### Exercise prompt
Please set down the listing exactly, from the first line to the last.
[Start of section]
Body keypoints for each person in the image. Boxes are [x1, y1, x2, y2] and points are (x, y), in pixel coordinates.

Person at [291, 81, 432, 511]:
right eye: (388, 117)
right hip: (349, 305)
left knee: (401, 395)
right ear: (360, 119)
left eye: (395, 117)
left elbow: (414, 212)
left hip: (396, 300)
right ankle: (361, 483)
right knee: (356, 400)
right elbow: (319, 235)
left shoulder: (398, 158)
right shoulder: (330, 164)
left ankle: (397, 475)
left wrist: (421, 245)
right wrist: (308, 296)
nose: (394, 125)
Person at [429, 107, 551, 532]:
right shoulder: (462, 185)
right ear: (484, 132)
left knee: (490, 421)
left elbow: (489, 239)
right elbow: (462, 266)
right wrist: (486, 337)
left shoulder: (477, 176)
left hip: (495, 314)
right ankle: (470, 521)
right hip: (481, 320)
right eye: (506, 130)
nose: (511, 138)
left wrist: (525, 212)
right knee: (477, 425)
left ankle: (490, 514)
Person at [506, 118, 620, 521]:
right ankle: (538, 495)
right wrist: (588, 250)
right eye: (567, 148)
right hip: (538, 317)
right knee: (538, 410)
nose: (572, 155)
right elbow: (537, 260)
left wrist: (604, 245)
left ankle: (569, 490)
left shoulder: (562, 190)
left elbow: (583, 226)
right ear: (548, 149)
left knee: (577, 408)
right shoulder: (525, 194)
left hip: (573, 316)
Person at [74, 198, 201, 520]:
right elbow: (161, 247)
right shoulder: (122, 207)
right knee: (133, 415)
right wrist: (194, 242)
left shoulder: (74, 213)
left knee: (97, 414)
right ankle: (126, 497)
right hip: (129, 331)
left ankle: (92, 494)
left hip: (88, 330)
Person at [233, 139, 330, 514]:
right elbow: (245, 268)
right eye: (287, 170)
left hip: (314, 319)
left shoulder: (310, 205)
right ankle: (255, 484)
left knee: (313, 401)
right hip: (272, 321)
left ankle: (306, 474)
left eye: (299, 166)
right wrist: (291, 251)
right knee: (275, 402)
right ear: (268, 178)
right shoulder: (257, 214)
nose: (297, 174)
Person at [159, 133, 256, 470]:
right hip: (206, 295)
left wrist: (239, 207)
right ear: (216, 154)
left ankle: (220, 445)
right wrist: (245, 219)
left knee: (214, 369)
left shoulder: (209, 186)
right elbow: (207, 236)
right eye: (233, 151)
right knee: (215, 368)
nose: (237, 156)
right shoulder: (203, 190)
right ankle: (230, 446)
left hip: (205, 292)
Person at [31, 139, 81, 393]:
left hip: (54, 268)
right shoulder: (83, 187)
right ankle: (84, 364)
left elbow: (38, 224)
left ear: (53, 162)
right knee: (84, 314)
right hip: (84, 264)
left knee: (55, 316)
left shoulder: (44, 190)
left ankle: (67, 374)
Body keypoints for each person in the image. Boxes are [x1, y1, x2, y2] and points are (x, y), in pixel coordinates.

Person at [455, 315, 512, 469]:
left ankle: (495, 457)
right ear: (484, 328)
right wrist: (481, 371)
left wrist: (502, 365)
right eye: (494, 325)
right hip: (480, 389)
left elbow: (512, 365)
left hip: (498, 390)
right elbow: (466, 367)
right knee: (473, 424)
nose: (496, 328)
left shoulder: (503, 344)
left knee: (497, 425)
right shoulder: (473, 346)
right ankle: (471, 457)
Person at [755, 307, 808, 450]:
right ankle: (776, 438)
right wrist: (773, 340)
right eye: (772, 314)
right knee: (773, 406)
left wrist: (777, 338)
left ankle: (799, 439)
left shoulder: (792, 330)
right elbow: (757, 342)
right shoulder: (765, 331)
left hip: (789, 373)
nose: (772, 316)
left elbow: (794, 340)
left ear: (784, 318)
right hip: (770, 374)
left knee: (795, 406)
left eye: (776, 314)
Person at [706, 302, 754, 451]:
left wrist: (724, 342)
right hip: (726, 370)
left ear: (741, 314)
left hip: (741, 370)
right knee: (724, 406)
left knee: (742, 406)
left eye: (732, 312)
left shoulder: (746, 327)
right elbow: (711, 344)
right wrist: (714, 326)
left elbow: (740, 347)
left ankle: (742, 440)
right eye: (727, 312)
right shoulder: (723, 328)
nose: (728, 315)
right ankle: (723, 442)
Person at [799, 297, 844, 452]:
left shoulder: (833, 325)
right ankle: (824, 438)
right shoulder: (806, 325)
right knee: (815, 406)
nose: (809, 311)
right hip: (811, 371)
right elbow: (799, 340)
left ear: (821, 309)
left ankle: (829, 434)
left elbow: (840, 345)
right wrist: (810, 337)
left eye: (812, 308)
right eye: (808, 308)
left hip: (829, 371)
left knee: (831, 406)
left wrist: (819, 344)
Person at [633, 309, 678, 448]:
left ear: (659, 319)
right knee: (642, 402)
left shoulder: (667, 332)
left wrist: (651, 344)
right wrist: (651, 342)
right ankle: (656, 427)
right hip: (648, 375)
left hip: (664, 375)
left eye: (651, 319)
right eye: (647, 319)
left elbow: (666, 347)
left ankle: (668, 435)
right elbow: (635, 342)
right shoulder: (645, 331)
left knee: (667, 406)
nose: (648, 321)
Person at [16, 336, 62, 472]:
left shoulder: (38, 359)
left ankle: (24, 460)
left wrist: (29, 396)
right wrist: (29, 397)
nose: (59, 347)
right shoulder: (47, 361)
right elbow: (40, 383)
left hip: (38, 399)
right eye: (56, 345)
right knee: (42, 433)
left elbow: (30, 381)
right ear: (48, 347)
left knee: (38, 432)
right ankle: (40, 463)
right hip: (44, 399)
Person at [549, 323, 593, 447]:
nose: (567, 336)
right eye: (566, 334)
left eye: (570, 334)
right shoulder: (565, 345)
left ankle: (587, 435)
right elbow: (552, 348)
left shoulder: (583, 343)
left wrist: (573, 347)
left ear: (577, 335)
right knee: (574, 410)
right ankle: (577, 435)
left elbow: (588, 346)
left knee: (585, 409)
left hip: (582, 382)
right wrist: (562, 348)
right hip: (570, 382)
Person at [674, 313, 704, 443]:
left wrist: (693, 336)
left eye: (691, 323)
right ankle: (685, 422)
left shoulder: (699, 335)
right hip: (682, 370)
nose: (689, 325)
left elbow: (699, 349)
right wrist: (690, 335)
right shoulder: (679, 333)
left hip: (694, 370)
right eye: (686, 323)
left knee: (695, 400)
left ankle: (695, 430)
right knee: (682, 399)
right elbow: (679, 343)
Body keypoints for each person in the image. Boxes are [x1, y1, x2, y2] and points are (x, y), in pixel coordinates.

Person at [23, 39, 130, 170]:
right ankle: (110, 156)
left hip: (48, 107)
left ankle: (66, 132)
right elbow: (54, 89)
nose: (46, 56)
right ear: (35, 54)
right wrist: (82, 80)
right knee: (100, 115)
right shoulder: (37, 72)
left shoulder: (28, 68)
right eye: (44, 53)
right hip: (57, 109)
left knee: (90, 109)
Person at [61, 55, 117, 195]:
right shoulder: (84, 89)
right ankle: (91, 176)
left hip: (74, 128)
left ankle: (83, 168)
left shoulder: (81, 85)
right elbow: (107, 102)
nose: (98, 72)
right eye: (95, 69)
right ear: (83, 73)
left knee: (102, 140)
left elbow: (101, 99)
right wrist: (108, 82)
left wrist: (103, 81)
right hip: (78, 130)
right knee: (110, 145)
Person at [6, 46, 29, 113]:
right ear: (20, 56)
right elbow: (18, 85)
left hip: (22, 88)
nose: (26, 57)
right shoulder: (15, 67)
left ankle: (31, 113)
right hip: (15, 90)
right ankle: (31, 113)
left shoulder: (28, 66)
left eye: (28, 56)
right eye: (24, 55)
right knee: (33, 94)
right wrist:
[End of section]
### Answer area
Body keypoints for each person in the image. Boxes are [x1, y1, x2, y2] and points are (x, y), in pixel coordinates.

Person at [291, 81, 432, 511]:
right eye: (388, 117)
right hip: (349, 305)
left knee: (401, 395)
right ear: (360, 119)
left eye: (395, 117)
left elbow: (414, 212)
left hip: (396, 300)
right ankle: (361, 483)
right knee: (356, 400)
right elbow: (319, 235)
left shoulder: (398, 158)
right shoulder: (330, 164)
left ankle: (397, 475)
left wrist: (421, 245)
right wrist: (308, 296)
nose: (394, 125)
Person at [429, 107, 551, 532]:
right shoulder: (462, 185)
right ear: (484, 132)
left knee: (490, 421)
left elbow: (489, 239)
right elbow: (462, 266)
right wrist: (486, 337)
left shoulder: (477, 176)
left hip: (495, 314)
right ankle: (470, 521)
right hip: (481, 320)
right eye: (506, 130)
nose: (511, 138)
left wrist: (525, 212)
right knee: (477, 425)
left ankle: (490, 514)
Person at [506, 118, 620, 521]:
right ankle: (538, 495)
right wrist: (588, 250)
right eye: (567, 148)
right hip: (538, 317)
right knee: (538, 410)
nose: (572, 155)
right elbow: (537, 260)
left wrist: (604, 245)
left ankle: (569, 490)
left shoulder: (562, 190)
left elbow: (583, 226)
right ear: (548, 149)
left knee: (577, 408)
right shoulder: (525, 194)
left hip: (573, 316)
Person at [74, 198, 201, 520]:
right elbow: (161, 247)
right shoulder: (122, 207)
right knee: (133, 415)
right wrist: (194, 242)
left shoulder: (74, 213)
left knee: (97, 414)
right ankle: (126, 497)
right hip: (129, 331)
left ankle: (92, 494)
left hip: (88, 330)
Person at [233, 139, 330, 514]:
right elbow: (245, 268)
right eye: (287, 170)
left hip: (314, 319)
left shoulder: (310, 205)
right ankle: (255, 484)
left knee: (313, 401)
right hip: (272, 321)
left ankle: (306, 474)
left eye: (299, 166)
right wrist: (291, 251)
right knee: (275, 402)
right ear: (268, 178)
right shoulder: (257, 214)
nose: (297, 174)
Person at [159, 133, 256, 470]:
right hip: (206, 295)
left wrist: (239, 207)
right ear: (216, 154)
left ankle: (220, 445)
right wrist: (245, 219)
left knee: (214, 369)
left shoulder: (209, 186)
right elbow: (207, 236)
right eye: (233, 151)
right knee: (215, 368)
nose: (237, 156)
right shoulder: (203, 190)
right ankle: (230, 446)
left hip: (205, 292)
Person at [31, 139, 81, 393]:
left hip: (54, 268)
right shoulder: (83, 187)
right ankle: (84, 364)
left elbow: (38, 224)
left ear: (53, 162)
right knee: (84, 314)
right hip: (84, 264)
left knee: (55, 316)
left shoulder: (44, 190)
left ankle: (67, 374)
Body keypoints for each person in the image. Boxes are [x1, y1, x2, y2] and points are (x, y), in pixel coordinates.

Person at [455, 315, 512, 469]:
left ankle: (495, 457)
right ear: (484, 328)
right wrist: (481, 371)
left wrist: (502, 365)
right eye: (494, 325)
right hip: (480, 389)
left elbow: (512, 365)
left hip: (498, 390)
right elbow: (466, 367)
right knee: (473, 424)
nose: (496, 328)
left shoulder: (503, 344)
left knee: (497, 425)
right shoulder: (473, 346)
right ankle: (471, 457)
Person at [755, 307, 808, 450]:
right ankle: (776, 438)
right wrist: (773, 340)
right eye: (772, 314)
right knee: (773, 406)
left wrist: (777, 338)
left ankle: (799, 439)
left shoulder: (792, 330)
right elbow: (757, 342)
right shoulder: (765, 331)
left hip: (789, 373)
nose: (772, 316)
left elbow: (794, 340)
left ear: (784, 318)
right hip: (770, 374)
left knee: (795, 406)
left eye: (776, 314)
Person at [706, 302, 754, 451]:
left wrist: (724, 342)
right hip: (726, 370)
left ear: (741, 314)
left hip: (741, 370)
right knee: (724, 406)
left knee: (742, 406)
left eye: (732, 312)
left shoulder: (746, 327)
right elbow: (711, 344)
right wrist: (714, 326)
left elbow: (740, 347)
left ankle: (742, 440)
right eye: (727, 312)
right shoulder: (723, 328)
nose: (728, 315)
right ankle: (723, 442)
Person at [799, 297, 844, 452]:
left shoulder: (833, 325)
right ankle: (824, 438)
right shoulder: (806, 325)
right knee: (815, 406)
nose: (809, 311)
right hip: (811, 371)
right elbow: (799, 340)
left ear: (821, 309)
left ankle: (829, 434)
left elbow: (840, 345)
right wrist: (810, 337)
left eye: (812, 308)
right eye: (808, 308)
left hip: (829, 371)
left knee: (831, 406)
left wrist: (819, 344)
Person at [633, 309, 678, 448]:
left ear: (659, 319)
right knee: (642, 402)
left shoulder: (667, 332)
left wrist: (651, 344)
right wrist: (651, 342)
right ankle: (656, 427)
right hip: (648, 375)
left hip: (664, 375)
left eye: (651, 319)
right eye: (647, 319)
left elbow: (666, 347)
left ankle: (668, 435)
right elbow: (635, 342)
right shoulder: (645, 331)
left knee: (667, 406)
nose: (648, 321)
Person at [16, 336, 62, 472]:
left shoulder: (38, 359)
left ankle: (24, 460)
left wrist: (29, 396)
right wrist: (29, 397)
nose: (59, 347)
right shoulder: (47, 361)
right elbow: (40, 383)
left hip: (38, 399)
right eye: (56, 345)
right knee: (42, 433)
left elbow: (30, 381)
right ear: (48, 347)
left knee: (38, 432)
right ankle: (40, 463)
right hip: (44, 399)
Person at [549, 323, 593, 447]:
nose: (567, 336)
right eye: (566, 334)
left eye: (570, 334)
right shoulder: (565, 345)
left ankle: (587, 435)
right elbow: (552, 348)
left shoulder: (583, 343)
left wrist: (573, 347)
left ear: (577, 335)
right knee: (574, 410)
right ankle: (577, 435)
left elbow: (588, 346)
left knee: (585, 409)
left hip: (582, 382)
right wrist: (562, 348)
right hip: (570, 382)
Person at [674, 313, 704, 443]:
left wrist: (693, 336)
left eye: (691, 323)
right ankle: (685, 422)
left shoulder: (699, 335)
right hip: (682, 370)
nose: (689, 325)
left elbow: (699, 349)
right wrist: (690, 335)
right shoulder: (679, 333)
left hip: (694, 370)
right eye: (686, 323)
left knee: (695, 400)
left ankle: (695, 430)
right knee: (682, 399)
right elbow: (679, 343)
Body keypoints for each person in the image. Boxes are [x1, y1, x2, y2] and points are (x, y), in pixel coordinates.

Person at [23, 39, 130, 170]:
right ankle: (110, 156)
left hip: (48, 107)
left ankle: (66, 132)
right elbow: (54, 89)
nose: (46, 56)
right ear: (35, 54)
right wrist: (82, 80)
right knee: (100, 115)
right shoulder: (37, 72)
left shoulder: (28, 68)
right eye: (44, 53)
right hip: (57, 109)
left knee: (90, 109)
Person at [61, 55, 117, 195]:
right shoulder: (84, 89)
right ankle: (91, 176)
left hip: (74, 128)
left ankle: (83, 168)
left shoulder: (81, 85)
right elbow: (107, 102)
nose: (98, 72)
right eye: (95, 69)
right ear: (83, 73)
left knee: (102, 140)
left elbow: (101, 99)
right wrist: (108, 82)
left wrist: (103, 81)
right hip: (78, 130)
right knee: (110, 145)
Person at [6, 46, 29, 113]:
right ear: (20, 56)
right elbow: (18, 85)
left hip: (22, 88)
nose: (26, 57)
right shoulder: (15, 67)
left ankle: (31, 113)
right hip: (15, 90)
right ankle: (31, 113)
left shoulder: (28, 66)
left eye: (28, 56)
right eye: (24, 55)
right knee: (33, 94)
right wrist:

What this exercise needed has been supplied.